* [Document section]
........

By any sane reckoning, this man has been tortured. For years. There is no reason that solitary confinement has to be like this. And yet, I’ve seen multiple people already both in the comments on the article and on Dispatches saying that there is nothing wrong with this, that he deserves it…to say nothing of the people who are actually responsible for Silverstein’s treatment.
I’ve written before about how I don’t think anyone deserves life in prison, full stop. That means of course I don’t think that anyone deserves to be confined like this. But that’s really beside the point, because it shouldn’t be about what he deserves– it should be about how we as a society are entitled to treat him. We are entitled to imprison violent criminals to keep them from being violent again, to isolate them if necessary for the safety of others. We are not entitled to determine how to make life as much like hell as possible and then inflict that on them for the rest of their lives. We are not entitled to deliberately and methodically drive them insane. If those statements are controversial, if they make me sound like a “bleeding heart,” something is horribly, horribly wrong. Well, obviously something already is horribly wrong, and it’s government-sanctioned.
What this man did to get into prison in the first place, and what he did to stay there, are likewise irrelevant. If it is not acceptable to torture a terrorist for information, it is not acceptable to torture a criminal for satisfaction. What is on the line is not his ability to be civil, to refrain from barbarism, but ours.

........

* [Action item A]
Answer these questions about the essay on solitary confinement:
(i) What has the writer written about before?
(ii) What does the essay say we are entitled to do with violent criminals?
(iii) Which two things about the man does the writer call irrelevant?
* [Action item B] From the essay on solitary confinement, reproduce word for word the stretch from "What this man" through "barbarism, but ours.".

........

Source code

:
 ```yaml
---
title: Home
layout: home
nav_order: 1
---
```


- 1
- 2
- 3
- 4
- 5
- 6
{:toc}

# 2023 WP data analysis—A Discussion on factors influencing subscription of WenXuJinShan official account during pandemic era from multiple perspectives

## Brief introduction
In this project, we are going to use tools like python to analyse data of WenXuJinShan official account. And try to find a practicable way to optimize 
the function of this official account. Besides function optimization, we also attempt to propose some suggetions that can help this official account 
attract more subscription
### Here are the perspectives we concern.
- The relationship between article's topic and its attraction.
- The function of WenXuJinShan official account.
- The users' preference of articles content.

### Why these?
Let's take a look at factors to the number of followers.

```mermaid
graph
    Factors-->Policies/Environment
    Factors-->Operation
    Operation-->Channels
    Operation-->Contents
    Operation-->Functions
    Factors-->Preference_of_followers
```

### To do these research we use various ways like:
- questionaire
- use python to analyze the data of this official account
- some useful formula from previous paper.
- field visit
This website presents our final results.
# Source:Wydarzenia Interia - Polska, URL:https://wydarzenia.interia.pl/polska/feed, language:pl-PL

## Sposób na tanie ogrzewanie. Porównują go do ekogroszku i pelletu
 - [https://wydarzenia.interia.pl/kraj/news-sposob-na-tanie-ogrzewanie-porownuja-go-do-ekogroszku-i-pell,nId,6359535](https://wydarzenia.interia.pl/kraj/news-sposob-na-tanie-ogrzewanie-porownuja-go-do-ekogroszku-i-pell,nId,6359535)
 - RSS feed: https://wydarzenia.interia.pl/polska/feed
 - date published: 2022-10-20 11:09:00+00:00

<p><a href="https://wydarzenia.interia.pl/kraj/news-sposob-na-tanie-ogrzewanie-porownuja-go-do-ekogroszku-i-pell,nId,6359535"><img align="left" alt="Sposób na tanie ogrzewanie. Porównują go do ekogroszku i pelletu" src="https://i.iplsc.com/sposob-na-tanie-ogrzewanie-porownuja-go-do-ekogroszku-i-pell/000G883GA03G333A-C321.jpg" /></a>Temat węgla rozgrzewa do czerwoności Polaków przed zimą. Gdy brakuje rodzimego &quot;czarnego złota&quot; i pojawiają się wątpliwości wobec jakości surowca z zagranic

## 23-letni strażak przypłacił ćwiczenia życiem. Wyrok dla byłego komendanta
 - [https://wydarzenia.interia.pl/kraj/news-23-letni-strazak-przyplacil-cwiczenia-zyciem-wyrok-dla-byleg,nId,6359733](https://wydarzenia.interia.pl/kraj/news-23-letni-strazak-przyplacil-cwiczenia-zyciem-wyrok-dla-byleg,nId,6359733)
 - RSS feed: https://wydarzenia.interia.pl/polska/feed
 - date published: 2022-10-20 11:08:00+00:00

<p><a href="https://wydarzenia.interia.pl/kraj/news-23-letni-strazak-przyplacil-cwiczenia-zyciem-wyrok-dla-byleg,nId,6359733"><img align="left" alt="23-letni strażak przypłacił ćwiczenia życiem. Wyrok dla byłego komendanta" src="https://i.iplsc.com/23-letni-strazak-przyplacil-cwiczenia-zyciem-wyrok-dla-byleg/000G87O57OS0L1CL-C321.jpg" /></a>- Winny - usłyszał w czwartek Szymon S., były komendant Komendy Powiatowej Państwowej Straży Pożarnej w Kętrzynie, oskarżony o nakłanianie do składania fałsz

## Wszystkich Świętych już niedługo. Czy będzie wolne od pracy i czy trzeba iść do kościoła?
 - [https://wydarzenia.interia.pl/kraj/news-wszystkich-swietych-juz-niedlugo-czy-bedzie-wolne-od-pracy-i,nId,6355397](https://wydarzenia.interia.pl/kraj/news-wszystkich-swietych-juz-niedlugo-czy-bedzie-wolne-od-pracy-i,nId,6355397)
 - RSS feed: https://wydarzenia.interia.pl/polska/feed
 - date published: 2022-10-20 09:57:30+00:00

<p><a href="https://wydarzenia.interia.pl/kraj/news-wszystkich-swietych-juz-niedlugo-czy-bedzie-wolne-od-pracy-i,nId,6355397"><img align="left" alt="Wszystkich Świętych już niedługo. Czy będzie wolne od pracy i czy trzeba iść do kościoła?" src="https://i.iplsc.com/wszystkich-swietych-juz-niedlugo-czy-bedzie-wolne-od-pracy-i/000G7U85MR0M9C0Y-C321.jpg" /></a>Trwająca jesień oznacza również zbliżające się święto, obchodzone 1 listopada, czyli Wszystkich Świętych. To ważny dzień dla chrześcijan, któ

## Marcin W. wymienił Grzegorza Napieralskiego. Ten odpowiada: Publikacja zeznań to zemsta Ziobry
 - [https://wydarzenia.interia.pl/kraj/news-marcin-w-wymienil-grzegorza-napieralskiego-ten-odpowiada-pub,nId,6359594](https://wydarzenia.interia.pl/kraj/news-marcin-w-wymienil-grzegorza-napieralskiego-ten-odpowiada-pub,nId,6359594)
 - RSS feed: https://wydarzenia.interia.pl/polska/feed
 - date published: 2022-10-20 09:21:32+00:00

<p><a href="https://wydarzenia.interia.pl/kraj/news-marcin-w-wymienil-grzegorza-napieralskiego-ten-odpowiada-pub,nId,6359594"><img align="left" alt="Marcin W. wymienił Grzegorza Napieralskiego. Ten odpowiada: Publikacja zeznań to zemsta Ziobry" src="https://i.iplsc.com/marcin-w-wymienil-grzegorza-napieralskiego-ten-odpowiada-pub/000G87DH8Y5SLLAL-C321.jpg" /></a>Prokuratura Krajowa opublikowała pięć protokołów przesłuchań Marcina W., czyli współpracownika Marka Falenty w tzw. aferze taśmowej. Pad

........

* [Result A]
(i) The writer has written about not thinking that anyone deserves life in prison.
(ii) We are entitled to imprison them to keep them from being violent again, and to isolate them if necessary for the safety of others.
(iii) What he did to get into prison in the first place and what he did to stay there.

* [Result B]
What this man did to get into prison in the first place, and what he did to stay there, are likewise irrelevant. If it is not acceptable to torture a terrorist for information, it is not acceptable to torture a criminal for satisfaction. What is on the line is not his ability to be civil, to refrain from barbarism, but ours.